___ Text

LR: A musical sensibility (as in the poem “A Tradition of Pianos”) features prominently in your latest collection Boneshepherds, along with trauma, despair, loss, and love. What poetic decisions did you have to make in order to successfully navigate the intersections between those topics?

PR: Reading June Jordan’s Kissing God Goodbye early in my writing life (I was in my mid- to late-twenties) was a revelation to me about the ways fury and tenderness could occupy the same poetic space. Also, reading and re-reading Baldwin’s The Fire Next Time gave me a literary/ethical/philosophical model for the conjunction of love and rage. I’m confused and compelled by the ways music, violence, terror and tenderness intersect. This means, poetically, I have to be prepared to complicate whatever comes out on the page. A love poem couldn’t simply be a love poem or at least a love poem would be more interesting to me if it were also, simultaneously, an interrogation of history and the body and the role of music.

LR: You often evoke the political in your work: in poems like “Ars Poetics: After a Dog,” you use a rhetorical tone to address the politics of violence, while in “Boneshepherds’ Lament,” the political is melded with the personal. How do you envision the politics of your work as a whole? From a craft perspective, what strategies have you found to be most helpful when engaging with politics through poetry?

PR: To be a political poet doesn’t have to mean that you are only interested in convincing or converting people to a particular viewpoint. The sensual itself is political. It is a way to interact with and interrogate one’s world.

You might ask what the sensual has to do with power (i.e. the political), but it seems to me the official history and the public record, useful as they are, often contradict sensual experiences, if not erase them all together. What political rhetoric says about being poor or black or an immigrant is often directly challenged by the smell of our own fingers after a day of work, the way we kiss, the way we hold a knife or trombone. A kind of history resides in the sensual. And poetry, in sound and sense, is a way to record that.

______
___ Material provided

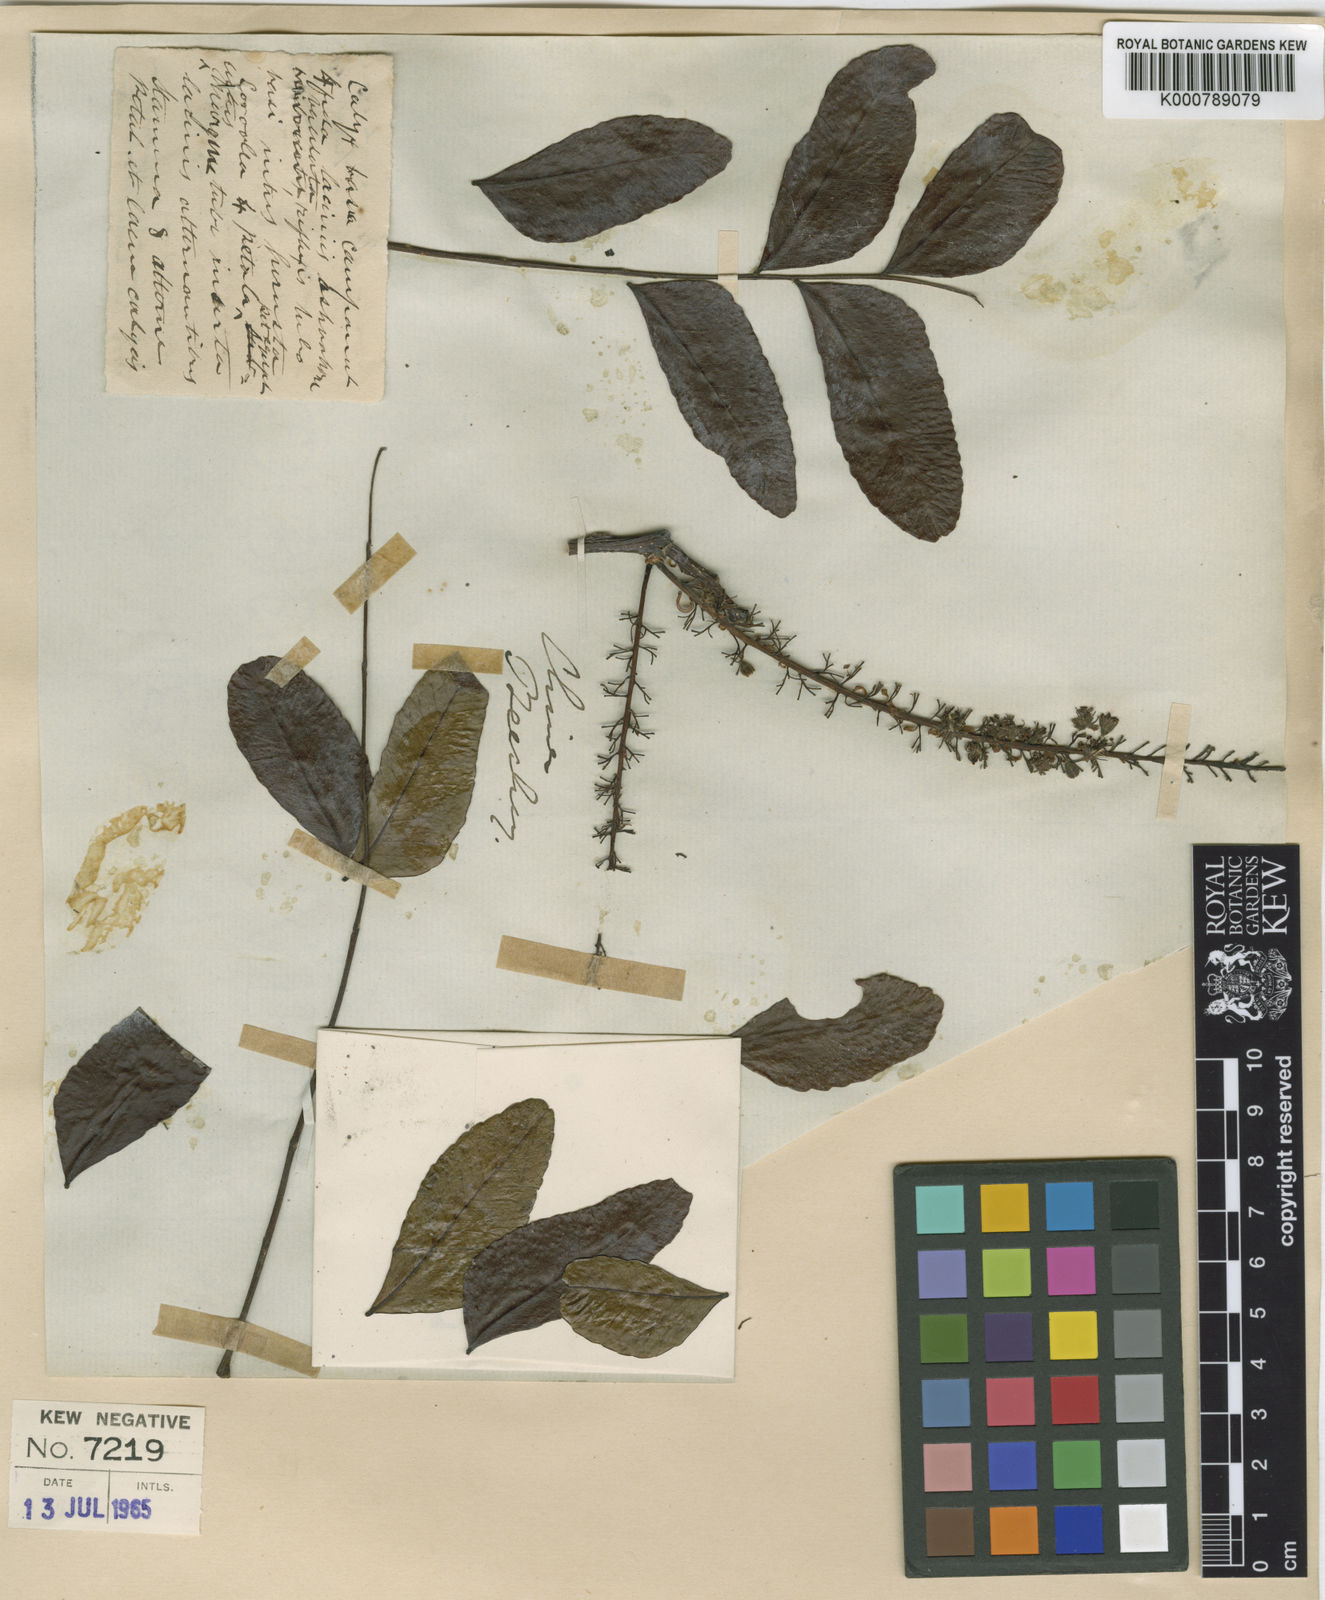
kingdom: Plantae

______

● **Exercises to complete**
A: According to the poetry interview, why does the poet consider the sensual to be political? Answer in one to three sentences.
B: From the poetry interview, extract the passage starting with "PR: To be a" and going on through "to record that.".

● **Correct answers**
A: The official history and the public record often contradict sensual experiences or even erase them. What political rhetoric says about being poor, black, or an immigrant is directly challenged by things like the smell of one's fingers after a day of work or the way one kisses or holds a knife or trombone. A kind of history resides in the sensual, and poetry can record it.

B:
PR: To be a political poet doesn’t have to mean that you are only interested in convincing or converting people to a particular viewpoint. The sensual itself is political. It is a way to interact with and interrogate one’s world.

You might ask what the sensual has to do with power (i.e. the political), but it seems to me the official history and the public record, useful as they are, often contradict sensual experiences, if not erase them all together. What political rhetoric says about being poor or black or an immigrant is often directly challenged by the smell of our own fingers after a day of work, the way we kiss, the way we hold a knife or trombone. A kind of history resides in the sensual. And poetry, in sound and sense, is a way to record that.